Solo quattro università italiane si collocano tra le prime cento migliori europee, ma il nostro paese vanta il primato nella produttività scientifica. Nessun altro stato ha così tante università in questa top 100, ossia 25, di cui due sono addirittura nelle prime venti: il Politecnico di Bari e di Torino
Solo un’università italiana è fra le prime cinquanta in Europa, secondo una classifica stilata da Qs Ranking. La statistica valuta 688 università di 42 paesi europei, tra cui anche Turchia, Armenia, Azerbaigian e la Georgia. Considerando le prime cento in graduatoria, le italiane sono solo quattro. Il Politecnico di Milano si piazza a quota 47, la stessa università aveva fatto il miglior risultato italiano anche nella classifica mondiale.
Seguono: la Sapienza al 65esimo posto, l’Università di Bologna al 78esimo e quella di Padova all’89esimo. A dominare la classifica si trovano i più famosi istituti inglesi con Oxford al primo posto e Cambridge, l’Imperial College e Ucl rispettivamente al terzo, quarto e quinto. Il secondo posto se lo è conquistato invece un politecnico svizzero, l’Eth di Zurigo.

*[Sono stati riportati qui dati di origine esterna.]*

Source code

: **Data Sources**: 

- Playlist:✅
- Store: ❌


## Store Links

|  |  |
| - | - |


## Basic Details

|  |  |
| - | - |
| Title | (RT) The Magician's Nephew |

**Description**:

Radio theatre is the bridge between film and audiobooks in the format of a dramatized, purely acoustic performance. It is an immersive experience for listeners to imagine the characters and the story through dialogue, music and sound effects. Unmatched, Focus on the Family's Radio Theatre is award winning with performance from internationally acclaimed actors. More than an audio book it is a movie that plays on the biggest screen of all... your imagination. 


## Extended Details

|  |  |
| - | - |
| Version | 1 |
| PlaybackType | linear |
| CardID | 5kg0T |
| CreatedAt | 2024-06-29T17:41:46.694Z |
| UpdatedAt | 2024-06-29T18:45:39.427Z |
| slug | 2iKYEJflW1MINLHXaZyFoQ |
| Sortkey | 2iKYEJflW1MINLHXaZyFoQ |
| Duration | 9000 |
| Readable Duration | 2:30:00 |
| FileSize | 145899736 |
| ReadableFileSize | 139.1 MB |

Nella classifica globale, il Politecnico di Milano è 123esimo, seguono per l’Italia La Sapienza al 134esimo posto e l’Università di Bologna al 154esimo.
Il primato scientifico
C’è però un altro aspetto su cui l’Italia fa meglio in Europa: la produttività scientifica. Nessun altro paese ha così tante università nella top 100 – 25 in tutto – con addirittura due atenei nei primi venti, ossia il politecnico di Bari al tredicesimo posto e quello torinese al 17esimo.
È un dato ancora più significativo se si considera che il nostro paese spende poco per ricerca e sviluppo rispetto ai suoi omologhi francesi e tedeschi che di atenei in questa seconda top 100 ne hanno solo 13.

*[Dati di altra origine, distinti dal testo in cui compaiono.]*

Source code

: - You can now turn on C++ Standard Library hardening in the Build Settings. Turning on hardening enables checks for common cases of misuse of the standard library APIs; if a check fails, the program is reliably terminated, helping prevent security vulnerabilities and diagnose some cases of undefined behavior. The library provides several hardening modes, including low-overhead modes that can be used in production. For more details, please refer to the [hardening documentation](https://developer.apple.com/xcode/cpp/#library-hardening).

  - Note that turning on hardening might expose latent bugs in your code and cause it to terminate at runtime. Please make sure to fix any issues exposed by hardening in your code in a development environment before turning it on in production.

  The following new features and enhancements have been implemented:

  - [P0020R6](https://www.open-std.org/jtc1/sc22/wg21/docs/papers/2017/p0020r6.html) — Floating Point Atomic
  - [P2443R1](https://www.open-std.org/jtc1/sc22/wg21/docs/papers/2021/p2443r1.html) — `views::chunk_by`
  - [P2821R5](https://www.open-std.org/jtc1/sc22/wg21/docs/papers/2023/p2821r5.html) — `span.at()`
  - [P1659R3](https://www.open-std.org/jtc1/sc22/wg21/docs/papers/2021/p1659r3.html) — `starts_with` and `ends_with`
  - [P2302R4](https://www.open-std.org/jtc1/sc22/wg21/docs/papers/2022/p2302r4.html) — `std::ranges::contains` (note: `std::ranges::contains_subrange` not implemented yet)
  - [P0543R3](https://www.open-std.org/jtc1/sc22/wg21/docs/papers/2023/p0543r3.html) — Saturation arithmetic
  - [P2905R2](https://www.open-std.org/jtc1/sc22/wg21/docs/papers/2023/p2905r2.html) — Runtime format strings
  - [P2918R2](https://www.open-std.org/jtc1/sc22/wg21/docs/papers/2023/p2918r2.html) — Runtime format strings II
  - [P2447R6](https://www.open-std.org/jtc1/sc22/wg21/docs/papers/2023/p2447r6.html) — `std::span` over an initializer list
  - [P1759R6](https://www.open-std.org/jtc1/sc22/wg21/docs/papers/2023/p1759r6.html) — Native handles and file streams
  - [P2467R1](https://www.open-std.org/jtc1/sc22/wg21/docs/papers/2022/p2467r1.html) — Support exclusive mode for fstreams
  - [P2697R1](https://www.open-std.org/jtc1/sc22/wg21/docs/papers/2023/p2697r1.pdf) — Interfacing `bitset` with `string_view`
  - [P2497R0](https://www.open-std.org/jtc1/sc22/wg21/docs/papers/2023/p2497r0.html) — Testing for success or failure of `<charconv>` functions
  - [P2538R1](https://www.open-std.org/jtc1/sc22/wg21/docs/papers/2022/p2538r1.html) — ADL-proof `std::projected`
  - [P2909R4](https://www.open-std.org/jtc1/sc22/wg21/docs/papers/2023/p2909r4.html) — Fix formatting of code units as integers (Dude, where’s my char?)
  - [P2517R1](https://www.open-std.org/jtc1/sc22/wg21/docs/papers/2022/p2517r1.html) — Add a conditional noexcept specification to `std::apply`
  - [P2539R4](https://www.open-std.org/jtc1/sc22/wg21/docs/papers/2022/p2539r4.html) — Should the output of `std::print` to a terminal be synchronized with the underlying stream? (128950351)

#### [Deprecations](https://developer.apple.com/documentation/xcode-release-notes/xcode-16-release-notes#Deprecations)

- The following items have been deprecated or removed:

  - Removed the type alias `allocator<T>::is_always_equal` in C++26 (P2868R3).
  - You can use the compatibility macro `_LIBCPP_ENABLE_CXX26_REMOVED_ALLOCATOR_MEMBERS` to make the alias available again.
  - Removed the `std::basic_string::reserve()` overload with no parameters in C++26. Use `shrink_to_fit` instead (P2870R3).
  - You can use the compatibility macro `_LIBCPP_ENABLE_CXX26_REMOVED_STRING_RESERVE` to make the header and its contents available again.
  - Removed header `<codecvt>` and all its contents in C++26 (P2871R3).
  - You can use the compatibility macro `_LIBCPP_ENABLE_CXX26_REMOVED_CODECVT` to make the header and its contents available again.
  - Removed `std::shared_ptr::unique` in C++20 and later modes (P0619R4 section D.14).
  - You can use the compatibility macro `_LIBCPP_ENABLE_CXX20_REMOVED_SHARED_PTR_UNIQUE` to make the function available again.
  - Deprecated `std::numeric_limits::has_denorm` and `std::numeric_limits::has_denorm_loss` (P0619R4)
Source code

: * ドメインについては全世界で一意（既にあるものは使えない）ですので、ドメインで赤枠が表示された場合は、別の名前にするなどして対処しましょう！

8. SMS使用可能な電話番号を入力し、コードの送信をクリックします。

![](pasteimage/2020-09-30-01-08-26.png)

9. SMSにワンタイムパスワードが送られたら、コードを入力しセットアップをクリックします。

Nello specifico noi spediamo solo l’1,5 per cento del Pil per ricerca e sviluppo, mentre ne spendono il 2,2 per cento i francesi – il cui Pil è 1 volta e mezza il nostro – e il 3,1 per cento i tedeschi che hanno addirittura il doppio del nostro Pil.
Mobilità studentesca
Un altro degli indicatori in cui il nostro paese si piazza in prima fascia è la mobilità degli studenti, ovvero la percentuale degli iscritti che usufruiscono di programmi di scambio internazionale. La Ca’ Foscari di Venezia è addirittura quarta al mondo, seguita a ruota dalla Cattolica di Milano (sesta) e poi da quella di Bolzano (15esima) e il PoliMi (20esimo).

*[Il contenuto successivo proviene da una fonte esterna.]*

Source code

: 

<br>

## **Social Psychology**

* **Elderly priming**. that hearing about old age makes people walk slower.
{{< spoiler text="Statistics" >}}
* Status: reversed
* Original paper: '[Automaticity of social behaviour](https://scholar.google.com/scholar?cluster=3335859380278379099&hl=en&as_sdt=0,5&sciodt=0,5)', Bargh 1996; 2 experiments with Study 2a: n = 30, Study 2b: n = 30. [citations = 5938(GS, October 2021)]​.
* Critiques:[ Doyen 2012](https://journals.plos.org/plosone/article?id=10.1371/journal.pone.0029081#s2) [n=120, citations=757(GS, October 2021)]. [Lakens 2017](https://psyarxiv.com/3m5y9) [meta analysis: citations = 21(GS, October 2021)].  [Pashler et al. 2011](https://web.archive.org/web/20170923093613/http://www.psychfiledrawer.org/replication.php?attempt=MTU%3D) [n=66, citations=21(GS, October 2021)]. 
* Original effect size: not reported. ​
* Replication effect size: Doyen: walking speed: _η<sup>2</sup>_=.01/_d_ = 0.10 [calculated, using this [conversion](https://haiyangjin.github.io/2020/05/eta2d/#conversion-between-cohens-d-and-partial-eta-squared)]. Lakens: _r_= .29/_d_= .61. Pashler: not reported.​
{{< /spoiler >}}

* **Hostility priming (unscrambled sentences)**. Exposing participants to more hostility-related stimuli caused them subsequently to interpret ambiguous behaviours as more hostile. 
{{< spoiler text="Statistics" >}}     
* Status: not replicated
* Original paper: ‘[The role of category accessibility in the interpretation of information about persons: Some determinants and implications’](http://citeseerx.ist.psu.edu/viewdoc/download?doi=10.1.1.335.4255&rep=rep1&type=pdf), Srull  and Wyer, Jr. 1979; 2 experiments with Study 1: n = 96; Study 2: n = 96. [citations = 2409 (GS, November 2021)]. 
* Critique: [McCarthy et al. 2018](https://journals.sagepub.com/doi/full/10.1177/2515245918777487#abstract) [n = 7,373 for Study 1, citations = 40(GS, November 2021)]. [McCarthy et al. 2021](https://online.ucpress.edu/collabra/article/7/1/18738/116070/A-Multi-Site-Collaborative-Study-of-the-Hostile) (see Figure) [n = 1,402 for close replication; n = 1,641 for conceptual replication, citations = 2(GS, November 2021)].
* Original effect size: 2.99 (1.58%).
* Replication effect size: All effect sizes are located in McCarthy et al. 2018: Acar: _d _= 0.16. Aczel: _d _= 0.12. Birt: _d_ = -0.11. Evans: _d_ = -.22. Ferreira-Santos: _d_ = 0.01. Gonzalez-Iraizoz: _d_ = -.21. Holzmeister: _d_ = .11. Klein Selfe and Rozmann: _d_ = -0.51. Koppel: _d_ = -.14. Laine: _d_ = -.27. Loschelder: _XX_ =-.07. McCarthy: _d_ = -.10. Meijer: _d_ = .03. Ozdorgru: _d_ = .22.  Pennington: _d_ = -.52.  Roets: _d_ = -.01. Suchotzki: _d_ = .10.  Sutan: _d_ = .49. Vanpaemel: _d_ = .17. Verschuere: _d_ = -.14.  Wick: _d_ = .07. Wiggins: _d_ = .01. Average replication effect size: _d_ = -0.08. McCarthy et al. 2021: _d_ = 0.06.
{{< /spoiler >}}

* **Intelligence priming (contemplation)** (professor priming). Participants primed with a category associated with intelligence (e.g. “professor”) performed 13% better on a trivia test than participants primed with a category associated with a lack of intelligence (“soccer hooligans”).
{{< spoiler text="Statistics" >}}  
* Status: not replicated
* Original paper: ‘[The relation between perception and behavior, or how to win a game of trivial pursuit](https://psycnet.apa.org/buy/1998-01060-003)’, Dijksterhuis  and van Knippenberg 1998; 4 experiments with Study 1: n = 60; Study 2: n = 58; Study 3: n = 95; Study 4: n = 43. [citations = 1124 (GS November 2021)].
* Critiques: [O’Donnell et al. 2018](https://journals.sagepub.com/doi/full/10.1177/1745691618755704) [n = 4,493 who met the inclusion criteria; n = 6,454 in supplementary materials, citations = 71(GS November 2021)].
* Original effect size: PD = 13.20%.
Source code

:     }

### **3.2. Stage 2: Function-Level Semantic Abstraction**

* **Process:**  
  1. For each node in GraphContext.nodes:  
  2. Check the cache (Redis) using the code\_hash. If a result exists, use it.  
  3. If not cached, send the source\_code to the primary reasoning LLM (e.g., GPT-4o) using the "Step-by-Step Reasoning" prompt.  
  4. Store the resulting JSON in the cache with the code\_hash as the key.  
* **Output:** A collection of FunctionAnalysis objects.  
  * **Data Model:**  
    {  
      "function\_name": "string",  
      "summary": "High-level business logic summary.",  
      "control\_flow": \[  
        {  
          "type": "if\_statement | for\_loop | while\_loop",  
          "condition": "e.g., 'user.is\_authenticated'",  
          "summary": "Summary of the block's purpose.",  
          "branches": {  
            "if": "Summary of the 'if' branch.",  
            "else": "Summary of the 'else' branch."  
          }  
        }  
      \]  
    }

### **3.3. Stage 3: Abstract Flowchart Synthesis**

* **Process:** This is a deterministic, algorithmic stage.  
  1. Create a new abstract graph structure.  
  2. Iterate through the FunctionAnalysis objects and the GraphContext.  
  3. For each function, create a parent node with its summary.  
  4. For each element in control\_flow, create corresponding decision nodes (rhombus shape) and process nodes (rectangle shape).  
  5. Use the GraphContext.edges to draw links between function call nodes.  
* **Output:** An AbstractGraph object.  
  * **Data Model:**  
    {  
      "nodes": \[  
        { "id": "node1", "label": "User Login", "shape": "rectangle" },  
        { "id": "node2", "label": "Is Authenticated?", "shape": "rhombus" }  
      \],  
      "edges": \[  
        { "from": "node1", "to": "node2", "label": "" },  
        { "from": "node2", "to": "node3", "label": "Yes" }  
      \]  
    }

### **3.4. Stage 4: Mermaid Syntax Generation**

Lo stesso però non avviene al contrario. Le università italiane sono ancora poco appetibili per gli studenti stranieri, rappresentano una minima eccezione solo o il PoliMi, l’università di Siena e la Cattolica piazzandosi al 34esimo, 44esimo e 48esimo posto della classifica.
Altri indicatori
Ci sono atenei che ottengono dei buoni risultati anche se si considerano altre variabili. Il Politecnico di Milano è 20esimo al mondo quanto a reputazione dei suoi laureati presso i datori di lavoro e 29esimo per reputazione accademica. Invece nel riconoscimento reciproco tra i colleghi elle altre università la Sapienza di Roma è 17esima e Bologna 18 esima.
I problemi
Sul numero di docenti invece non riusciamo a piazzarci in alto. Dai primi anni del Duemila il blocco dei turn over ha fatto sì che il numero dei docenti si riducesse di almeno 10mila unità, tanto che oggi i docenti di ruolo sono poco meno di 47mila.
Il rapporto studenti-professori infatti non riesce nemmeno a raggiungere quota 300 della classifica. La media italiana è di 20 studenti per ogni docente, contro i 17 di Parigi e i 13 di Berlino. Unica eccezione per l’Italia è l’università privata del San Raffaele che spunta il trentesimo posto.